Database setup for searching based on string distance
Ok, I need your help trying to come up with a satisfying method to handle the following requirement:
Access an on-site Postal Code database with a little over 300,000 records, do a real-time full-text search based on some criteria and return results ordered by relevance.
Each record is composed of 13 fields. Of interest, there's just 8.
A full street address is composed by concatenating 5 fields. This is so because a street name in Portugal can have the following format (example):
- Street Type: Rua
- 1st Preposition: do
- Title: Senhor
- 2nd Preposition: das
- Name: Pedras
In English a direct translation would read something like Street of the Lord of the Stones. Each field underlined. Some streets do not use all fields. For instance, Street Saint Michael, would use Street Type, Title, Name.
3 fields provide the actual postal code: 2750-671 Cascais
Finally, there is a door number field that is used on some cases. It names the door number range and parity (odd, even) for a given postal code, since many streets can have more than one postal code.
As the user fills a form consisting of data that includes address information, it is required they can quickly search for the correct postal code based on the information previously introduced on the address field (meaning the whole address above, excluding postal code exists in just one textbox) of that form.
The form is filled from Guarantee Coupons the customer previously filled in and sent to our company. Problem is that many customers (~77%) either don't fill the postal code fields, fill them only partially, or fill them with wrong information. This creates a problem to our data entry team which wastes considerable time searching for the correct postal code (even though I've been attenuating this over the past months with new functionality to the data entry application).

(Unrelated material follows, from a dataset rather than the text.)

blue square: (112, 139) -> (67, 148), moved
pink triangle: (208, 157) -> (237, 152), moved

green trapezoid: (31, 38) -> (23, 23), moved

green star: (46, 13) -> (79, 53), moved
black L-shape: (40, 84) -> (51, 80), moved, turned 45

The contents of the address textbox.
Current Method being analysed
I'm currently considering proposing a method that involves transforming the current postal code table, moving it to memory, and then apply a Damerau-Levenshtein Distance algorithm on a record basis. In more detail:
- Generate a spellchecker database consisted by all unique words in the postal code database and nothing more. This will help the data entry team spot spelling mistakes. The application is already doing spellchecking so this is only a matter of applying a different spellchecker database to the address field. No sweat.

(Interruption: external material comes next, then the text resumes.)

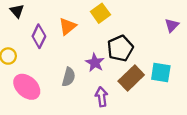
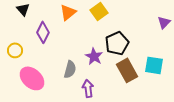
orange triangle: (67, 26) -> (68, 12), moved
brown rectangle: (131, 78) -> (127, 70), turned -75
purple arrow: (102, 97) -> (88, 88), moved

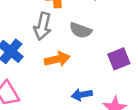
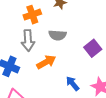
blue arrow: (82, 95) -> (73, 84), turned 77

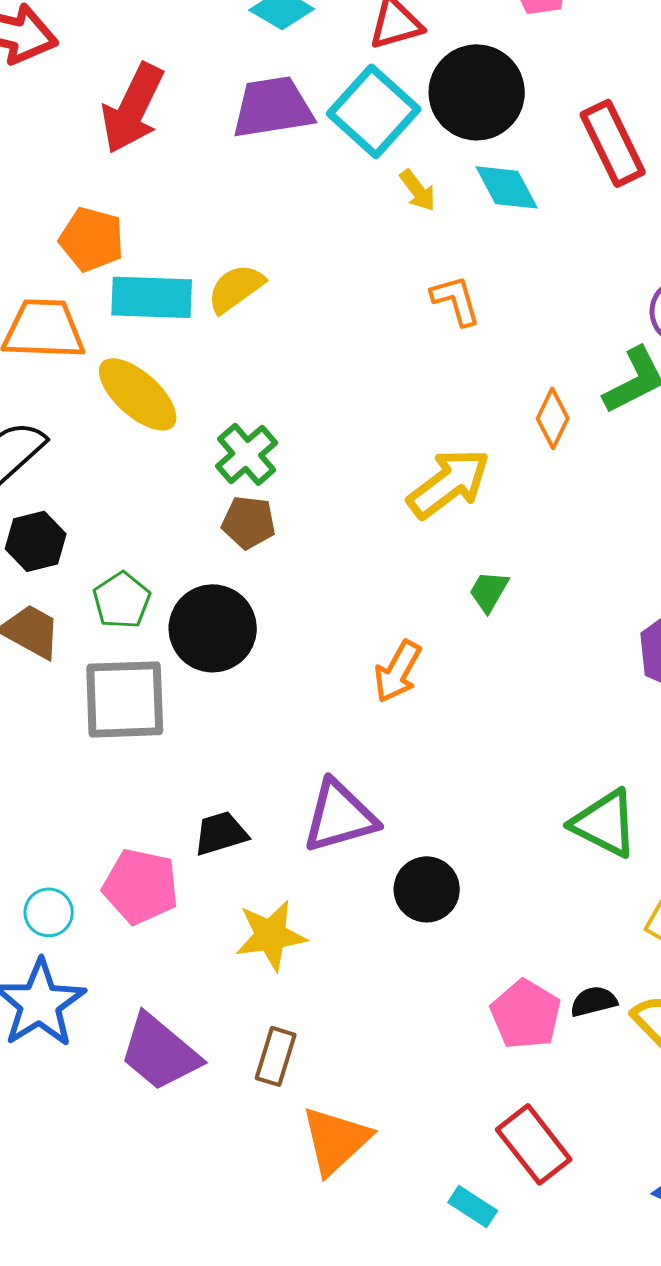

- Generate a new street address table with 4 fields. ID (foreign key to the postal code table primary key) and STREET (concatenation of the Street Type, Title and Name fields of the postal code table), DOORMIN and DORMAX (street door range. Parity is inferred).
The application loads the street address table to memory on launch and keeps it there. When the user requests a postal code search, the following steps take place:
- Parse the address textbox to exclude prepositions and other "ligatures", any punctuation, in so building the search string.
- Further parse the resulting search string to remove and store on another variable the door number, if existing.
- For each record apply Damerau-Levenshtein Distance on the STREET field vs the search string. Retrieve into a result set only those records which resulting distance fall into a previously defined maximum by the application settings.
- If existing, compare door numbers. If matching, simply do a distance--.
- Display the results ordered by relevance (min distance to max distance).
Given the size of the database, the somewhat complex nature of the search do you think this is a satisfactory method and I can move on to code this, or do you think there are better ways?